*** Opening Exercise inputs ***

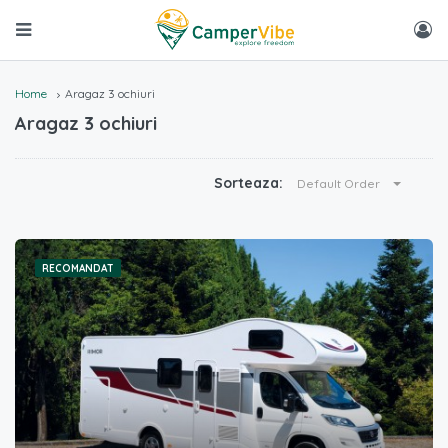
Home
Aragaz 3 ochiuri
Aragaz 3 ochiuri
Sorteaza:
Default Order
RECOMANDAT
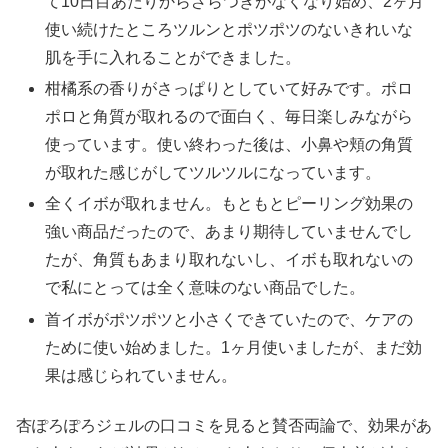
て10日目あたりからざらつきがなくなり始め、2ヶ月
使い続けたところツルンとポツポツのないきれいな
肌を手に入れることができました。
柑橘系の香りがさっぱりとしていて好みです。ポロ
ポロと角質が取れるので面白く、毎日楽しみながら
使っています。使い終わった後は、小鼻や頬の角質
が取れた感じがしてツルツルになっています。
全くイボが取れません。もともとピーリング効果の
強い商品だったので、あまり期待していませんでし
たが、角質もあまり取れないし、イボも取れないの
で私にとっては全く意味のない商品でした。
首イボがポツポツと小さくできていたので、ケアの
ために使い始めました。1ヶ月使いましたが、まだ効
果は感じられていません。
杏ぽろぽろジェルの口コミを見ると賛否両論で、効果があ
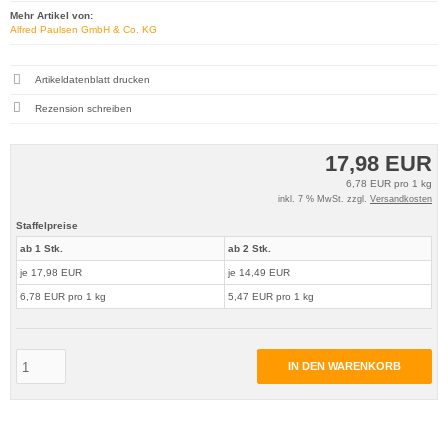
Mehr Artikel von:
Alfred Paulsen GmbH & Co. KG
Artikeldatenblatt drucken
Rezension schreiben
17,98 EUR
6,78 EUR pro 1 kg
inkl. 7 % MwSt. zzgl.
Versandkosten
Staffelpreise
ab 1 Stk.
ab 2 Stk.
je 17,98 EUR
je 14,49 EUR
6,78 EUR pro 1 kg
5,47 EUR pro 1 kg
IN DEN WARENKORB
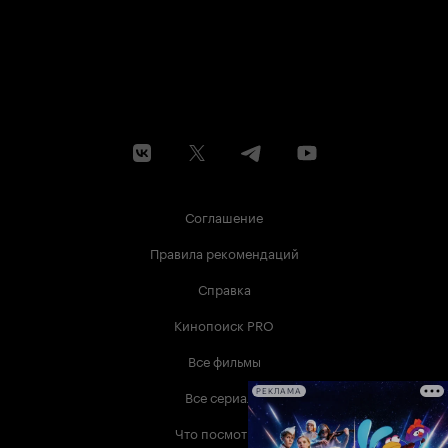
Соглашение
Правила рекомендаций
Справка
Кинопоиск PRO
Все фильмы
Все сериалы
РЕКЛАМА
Что посмотреть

*** Closing Exercise inputs ***

Task details: Copy exactly, and copy only, the lines from the one bearing "Alfred Paulsen GmbH & Co. KG" through the closing line of the material, with both ends kept and pictures removed.

Result:
Alfred Paulsen GmbH & Co. KG
Artikeldatenblatt drucken
Rezension schreiben
17,98 EUR
6,78 EUR pro 1 kg
inkl. 7 % MwSt. zzgl.
Versandkosten
Staffelpreise
ab 1 Stk.
ab 2 Stk.
je 17,98 EUR
je 14,49 EUR
6,78 EUR pro 1 kg
5,47 EUR pro 1 kg
IN DEN WARENKORB
Соглашение
Правила рекомендаций
Справка
Кинопоиск PRO
Все фильмы
Все сериалы
РЕКЛАМА
Что посмотреть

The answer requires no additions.